あったかもしれないのですが、忘れたのか、覚えてないんですよね(笑)。でも家族に聞くと周りからすごく言われていたみたいで……。それでも、レジェンド受賞後、姉が「お前らがバカにしていたオカマの弟が1位なったぞ」ってSNSで自慢してくれて、すごく嬉しかった――。
いまの時代なら学校にも受け入れてもらえると思っています。私も支えられて生きてきたように、当事者だからこそ1つの形としてこの作品を伝えていきたいです。気持ち悪いと思われてもいい、興味をもって受け取ってもらえさえすれば!

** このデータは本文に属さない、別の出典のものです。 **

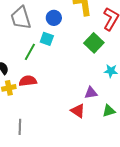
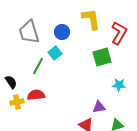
cyan square: (47, 39) -> (55, 53), turned 32
green square: (94, 43) -> (102, 57), turned 30

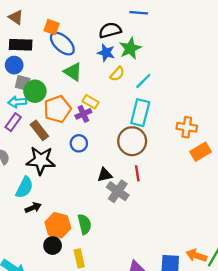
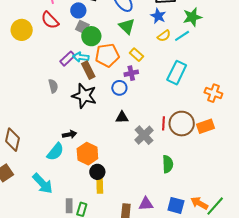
green star: (130, 48) -> (192, 17), moved
cyan line: (143, 81) -> (182, 36), moved
cyan arrow: (17, 102) -> (81, 57), moved
purple cross: (83, 114) -> (131, 73), moved
brown circle: (132, 141) -> (182, 124), moved
orange rectangle: (200, 152) -> (205, 126), moved
black triangle: (105, 175) -> (122, 117), moved
cyan semicircle: (24, 187) -> (55, 152), moved
green semicircle: (84, 224) -> (168, 164), moved
black circle: (53, 246) -> (97, 172), moved

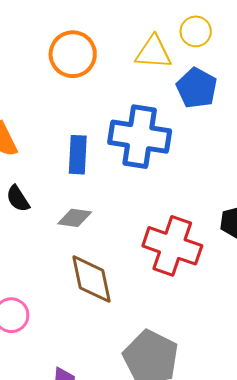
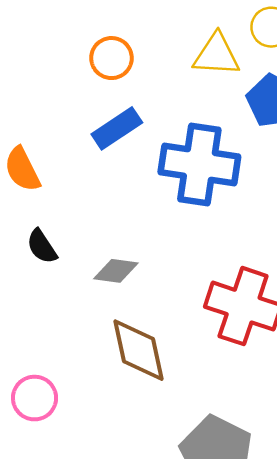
orange circle: (73, 54) -> (111, 58), size x0.7
blue rectangle: (78, 155) -> (117, 128), moved, turned 54

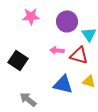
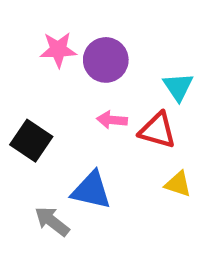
purple circle: (67, 21) -> (106, 60), moved
blue triangle: (63, 84) -> (91, 190), moved

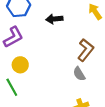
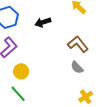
brown L-shape: (86, 50) -> (78, 44), turned -65

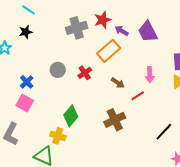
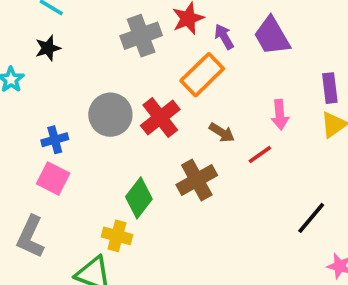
purple arrow: (122, 31) -> (224, 37), turned 32
gray circle: (58, 70) -> (110, 115), size x1.5
red cross: (85, 73) -> (160, 117), size x1.5
blue cross: (27, 82) -> (55, 140), turned 32
brown cross: (115, 120) -> (197, 180), moved

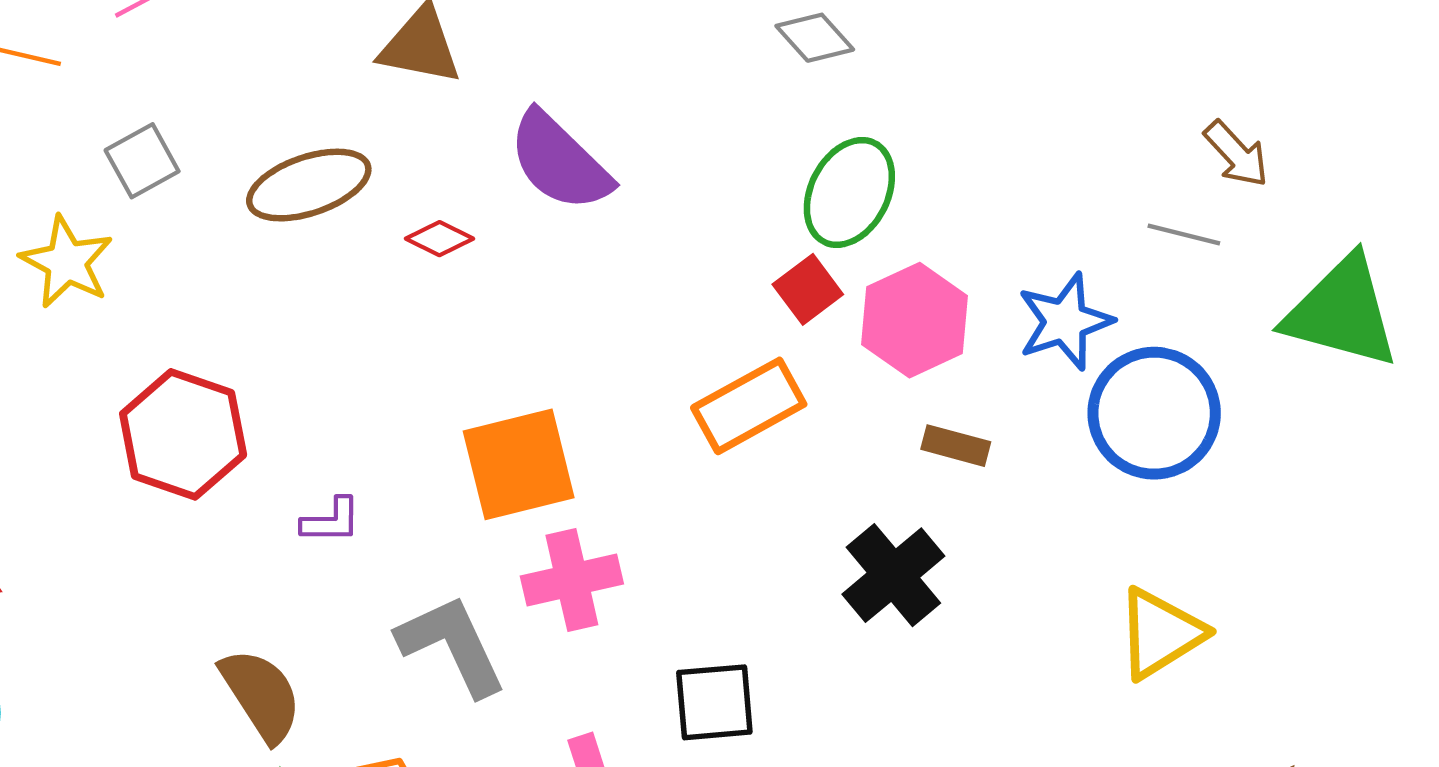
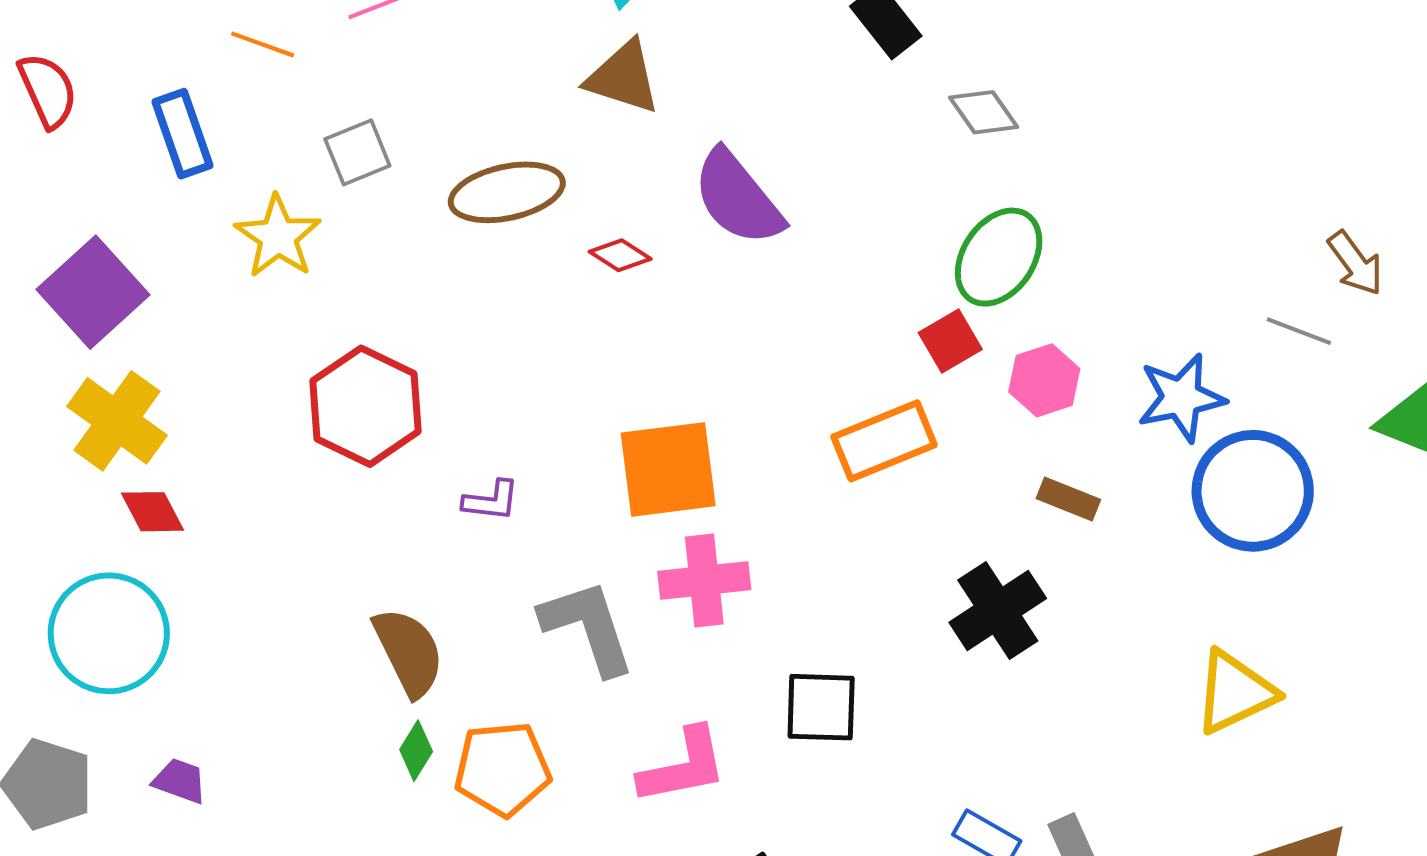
pink hexagon: (915, 320) -> (1044, 380), size x0.7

——では最後に、7代目レジェンドとしての決意をお聞かせ下さい!

『FINAL LEGEND』や企業イベントなどで何度も「阿部魁」を再演させていただき、アタイの代表作として確立していただいたと思っています。振り返るとこの3年間は、それを越えて『Legend Tokyo』で勝つにはどうしたらいいかずっと考えていたのかもしれません。レジェンドという存在があったからこそ、それだけ作品を創る価値も出てきましたし、コレオグラファー、そして作品を高めてくれる場所があって本当に良かったと痛感しました。
ただ、今回で認められたと思っていませんし、また誰かが追いかけてくるし、歴代のレジェンドの方々も大活躍しています。感謝の気持ちを忘れず、アタイにしかできない次なる目標に向かって走っていきたいです!


使用楽曲でもあるSuperfly「愛をこめて花束を」には一度として性別に対する表現がない。何色にも染められていない白いウエディング衣装に、〝人は一人では生きていけないけれど、自分に自信を持って〟と、avecooからのメッセージが込められているようだ。